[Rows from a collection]
════════════════════

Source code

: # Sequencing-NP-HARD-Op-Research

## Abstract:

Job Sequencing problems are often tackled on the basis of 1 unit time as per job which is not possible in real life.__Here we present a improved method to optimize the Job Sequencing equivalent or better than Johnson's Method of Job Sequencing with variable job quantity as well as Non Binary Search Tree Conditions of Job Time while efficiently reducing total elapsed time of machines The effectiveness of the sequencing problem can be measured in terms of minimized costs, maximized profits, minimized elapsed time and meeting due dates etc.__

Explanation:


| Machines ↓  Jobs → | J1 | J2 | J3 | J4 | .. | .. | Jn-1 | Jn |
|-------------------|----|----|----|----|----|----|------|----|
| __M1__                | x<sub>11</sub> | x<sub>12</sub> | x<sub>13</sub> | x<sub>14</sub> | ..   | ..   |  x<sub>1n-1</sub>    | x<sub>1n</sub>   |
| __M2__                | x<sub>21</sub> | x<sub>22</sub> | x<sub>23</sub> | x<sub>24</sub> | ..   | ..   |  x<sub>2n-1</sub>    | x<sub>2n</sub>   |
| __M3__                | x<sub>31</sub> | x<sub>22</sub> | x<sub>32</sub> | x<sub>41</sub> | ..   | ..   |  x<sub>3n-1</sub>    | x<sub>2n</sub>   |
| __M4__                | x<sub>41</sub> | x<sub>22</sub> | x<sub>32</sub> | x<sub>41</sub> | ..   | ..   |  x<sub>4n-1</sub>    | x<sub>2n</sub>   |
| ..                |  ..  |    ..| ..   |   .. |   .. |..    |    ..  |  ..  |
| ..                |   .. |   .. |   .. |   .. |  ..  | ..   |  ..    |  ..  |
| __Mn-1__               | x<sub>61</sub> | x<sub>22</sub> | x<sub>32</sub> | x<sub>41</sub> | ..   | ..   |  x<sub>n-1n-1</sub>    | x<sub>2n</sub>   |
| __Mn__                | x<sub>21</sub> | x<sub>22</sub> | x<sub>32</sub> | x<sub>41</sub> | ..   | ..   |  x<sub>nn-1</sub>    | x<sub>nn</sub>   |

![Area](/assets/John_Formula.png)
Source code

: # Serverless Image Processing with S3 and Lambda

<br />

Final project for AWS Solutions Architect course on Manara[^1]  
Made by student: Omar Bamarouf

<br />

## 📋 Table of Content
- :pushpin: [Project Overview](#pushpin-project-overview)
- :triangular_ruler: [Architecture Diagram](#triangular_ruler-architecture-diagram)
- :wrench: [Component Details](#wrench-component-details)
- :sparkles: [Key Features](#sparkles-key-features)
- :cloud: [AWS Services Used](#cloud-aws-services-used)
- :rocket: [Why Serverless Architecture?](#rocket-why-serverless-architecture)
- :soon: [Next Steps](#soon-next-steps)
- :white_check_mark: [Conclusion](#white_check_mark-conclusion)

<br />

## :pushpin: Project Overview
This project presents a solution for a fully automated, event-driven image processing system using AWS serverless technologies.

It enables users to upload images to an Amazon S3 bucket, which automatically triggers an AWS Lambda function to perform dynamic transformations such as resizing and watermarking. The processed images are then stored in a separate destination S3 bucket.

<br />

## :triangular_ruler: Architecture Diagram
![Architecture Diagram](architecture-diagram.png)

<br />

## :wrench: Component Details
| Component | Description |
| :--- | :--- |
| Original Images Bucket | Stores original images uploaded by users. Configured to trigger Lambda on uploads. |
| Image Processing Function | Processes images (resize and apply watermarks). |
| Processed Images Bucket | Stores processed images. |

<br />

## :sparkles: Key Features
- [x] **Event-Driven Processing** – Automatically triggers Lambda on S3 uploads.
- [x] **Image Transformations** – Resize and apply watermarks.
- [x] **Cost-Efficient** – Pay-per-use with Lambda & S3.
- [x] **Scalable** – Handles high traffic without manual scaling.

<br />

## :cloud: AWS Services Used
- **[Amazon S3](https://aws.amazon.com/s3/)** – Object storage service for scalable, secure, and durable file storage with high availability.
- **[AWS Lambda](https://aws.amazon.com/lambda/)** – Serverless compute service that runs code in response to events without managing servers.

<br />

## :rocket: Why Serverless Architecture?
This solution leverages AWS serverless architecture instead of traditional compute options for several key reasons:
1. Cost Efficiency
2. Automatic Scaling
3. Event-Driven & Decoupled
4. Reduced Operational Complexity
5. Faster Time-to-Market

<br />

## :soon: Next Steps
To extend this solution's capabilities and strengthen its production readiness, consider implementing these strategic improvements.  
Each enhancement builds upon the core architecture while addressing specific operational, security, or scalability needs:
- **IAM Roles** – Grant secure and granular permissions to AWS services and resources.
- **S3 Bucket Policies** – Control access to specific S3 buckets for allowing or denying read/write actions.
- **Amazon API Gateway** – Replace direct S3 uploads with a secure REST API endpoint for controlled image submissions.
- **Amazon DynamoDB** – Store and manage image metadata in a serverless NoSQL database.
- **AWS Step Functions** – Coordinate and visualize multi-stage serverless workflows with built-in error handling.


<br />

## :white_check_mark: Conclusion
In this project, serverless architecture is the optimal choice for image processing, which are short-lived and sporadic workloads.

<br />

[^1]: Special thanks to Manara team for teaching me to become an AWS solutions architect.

════════════════════

* Work request *
Reproduce these lines verbatim, covering every row.

* Exercise answer *
Source code

: # Sequencing-NP-HARD-Op-Research

## Abstract:

Job Sequencing problems are often tackled on the basis of 1 unit time as per job which is not possible in real life.__Here we present a improved method to optimize the Job Sequencing equivalent or better than Johnson's Method of Job Sequencing with variable job quantity as well as Non Binary Search Tree Conditions of Job Time while efficiently reducing total elapsed time of machines The effectiveness of the sequencing problem can be measured in terms of minimized costs, maximized profits, minimized elapsed time and meeting due dates etc.__

Explanation:


| Machines ↓  Jobs → | J1 | J2 | J3 | J4 | .. | .. | Jn-1 | Jn |
|-------------------|----|----|----|----|----|----|------|----|
| __M1__                | x<sub>11</sub> | x<sub>12</sub> | x<sub>13</sub> | x<sub>14</sub> | ..   | ..   |  x<sub>1n-1</sub>    | x<sub>1n</sub>   |
| __M2__                | x<sub>21</sub> | x<sub>22</sub> | x<sub>23</sub> | x<sub>24</sub> | ..   | ..   |  x<sub>2n-1</sub>    | x<sub>2n</sub>   |
| __M3__                | x<sub>31</sub> | x<sub>22</sub> | x<sub>32</sub> | x<sub>41</sub> | ..   | ..   |  x<sub>3n-1</sub>    | x<sub>2n</sub>   |
| __M4__                | x<sub>41</sub> | x<sub>22</sub> | x<sub>32</sub> | x<sub>41</sub> | ..   | ..   |  x<sub>4n-1</sub>    | x<sub>2n</sub>   |
| ..                |  ..  |    ..| ..   |   .. |   .. |..    |    ..  |  ..  |
| ..                |   .. |   .. |   .. |   .. |  ..  | ..   |  ..    |  ..  |
| __Mn-1__               | x<sub>61</sub> | x<sub>22</sub> | x<sub>32</sub> | x<sub>41</sub> | ..   | ..   |  x<sub>n-1n-1</sub>    | x<sub>2n</sub>   |
| __Mn__                | x<sub>21</sub> | x<sub>22</sub> | x<sub>32</sub> | x<sub>41</sub> | ..   | ..   |  x<sub>nn-1</sub>    | x<sub>nn</sub>   |

![Area](/assets/John_Formula.png)
Source code

: # Serverless Image Processing with S3 and Lambda

<br />

Final project for AWS Solutions Architect course on Manara[^1]  
Made by student: Omar Bamarouf

<br />

## 📋 Table of Content
- :pushpin: [Project Overview](#pushpin-project-overview)
- :triangular_ruler: [Architecture Diagram](#triangular_ruler-architecture-diagram)
- :wrench: [Component Details](#wrench-component-details)
- :sparkles: [Key Features](#sparkles-key-features)
- :cloud: [AWS Services Used](#cloud-aws-services-used)
- :rocket: [Why Serverless Architecture?](#rocket-why-serverless-architecture)
- :soon: [Next Steps](#soon-next-steps)
- :white_check_mark: [Conclusion](#white_check_mark-conclusion)

<br />

## :pushpin: Project Overview
This project presents a solution for a fully automated, event-driven image processing system using AWS serverless technologies.

It enables users to upload images to an Amazon S3 bucket, which automatically triggers an AWS Lambda function to perform dynamic transformations such as resizing and watermarking. The processed images are then stored in a separate destination S3 bucket.

<br />

## :triangular_ruler: Architecture Diagram
![Architecture Diagram](architecture-diagram.png)

<br />

## :wrench: Component Details
| Component | Description |
| :--- | :--- |
| Original Images Bucket | Stores original images uploaded by users. Configured to trigger Lambda on uploads. |
| Image Processing Function | Processes images (resize and apply watermarks). |
| Processed Images Bucket | Stores processed images. |

<br />

## :sparkles: Key Features
- [x] **Event-Driven Processing** – Automatically triggers Lambda on S3 uploads.
- [x] **Image Transformations** – Resize and apply watermarks.
- [x] **Cost-Efficient** – Pay-per-use with Lambda & S3.
- [x] **Scalable** – Handles high traffic without manual scaling.

<br />

## :cloud: AWS Services Used
- **[Amazon S3](https://aws.amazon.com/s3/)** – Object storage service for scalable, secure, and durable file storage with high availability.
- **[AWS Lambda](https://aws.amazon.com/lambda/)** – Serverless compute service that runs code in response to events without managing servers.

<br />

## :rocket: Why Serverless Architecture?
This solution leverages AWS serverless architecture instead of traditional compute options for several key reasons:
1. Cost Efficiency
2. Automatic Scaling
3. Event-Driven & Decoupled
4. Reduced Operational Complexity
5. Faster Time-to-Market

<br />

## :soon: Next Steps
To extend this solution's capabilities and strengthen its production readiness, consider implementing these strategic improvements.  
Each enhancement builds upon the core architecture while addressing specific operational, security, or scalability needs:
- **IAM Roles** – Grant secure and granular permissions to AWS services and resources.
- **S3 Bucket Policies** – Control access to specific S3 buckets for allowing or denying read/write actions.
- **Amazon API Gateway** – Replace direct S3 uploads with a secure REST API endpoint for controlled image submissions.
- **Amazon DynamoDB** – Store and manage image metadata in a serverless NoSQL database.
- **AWS Step Functions** – Coordinate and visualize multi-stage serverless workflows with built-in error handling.


<br />

## :white_check_mark: Conclusion
In this project, serverless architecture is the optimal choice for image processing, which are short-lived and sporadic workloads.

<br />

[^1]: Special thanks to Manara team for teaching me to become an AWS solutions architect.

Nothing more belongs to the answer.